What makes this dish unique is the use of whole grain mustard to dress the vegetables. After being roasted, the mustard seeds become deeply caramelized or charred and create the most delicious crunch.
- ¼ cup whole grain mustard
- ½ tablespoon white wine or champagne vinegar
- ¾ teaspoon salt
- 2 tablespoons olive oil (and more for the pan)
- 5 small beets, cut into eighths
- 1 large red onion, cut into thick crescents
- 2 tablespoons tarragon, roughly chopped (and more for garnish)
Preheat the oven to 500 degrees. Put a drop of olive oil on a rimmed baking sheet and place in the oven, while it preheats.

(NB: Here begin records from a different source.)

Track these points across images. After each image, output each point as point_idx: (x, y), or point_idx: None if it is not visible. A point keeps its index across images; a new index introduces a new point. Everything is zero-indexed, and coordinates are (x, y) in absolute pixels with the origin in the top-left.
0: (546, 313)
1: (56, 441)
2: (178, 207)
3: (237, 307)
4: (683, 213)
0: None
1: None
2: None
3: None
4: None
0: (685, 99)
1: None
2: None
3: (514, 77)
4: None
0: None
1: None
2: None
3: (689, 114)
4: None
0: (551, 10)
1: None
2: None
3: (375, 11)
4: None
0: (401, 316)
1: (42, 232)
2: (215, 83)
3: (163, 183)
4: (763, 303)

In an empty jar, combine the mustard, vinegar, salt, and olive oil, and shake vigorously until combined. Place the beets, onions, and tarragon in a large bowl. Pour in the dressing, and mix everything together with clean hands. Remove the hot baking sheet from the oven, and carefully pour the vegetables into a single layer. (Do not overcrowd the pan, as this will limit carmelization.)
Roast the vegetables at 500 degrees for 15 minutes, flip the vegetables, then reduce the temperature to 375 degrees, and cook for another 30-40 minutes until browned and tender. Garnish with additional fresh tarragon.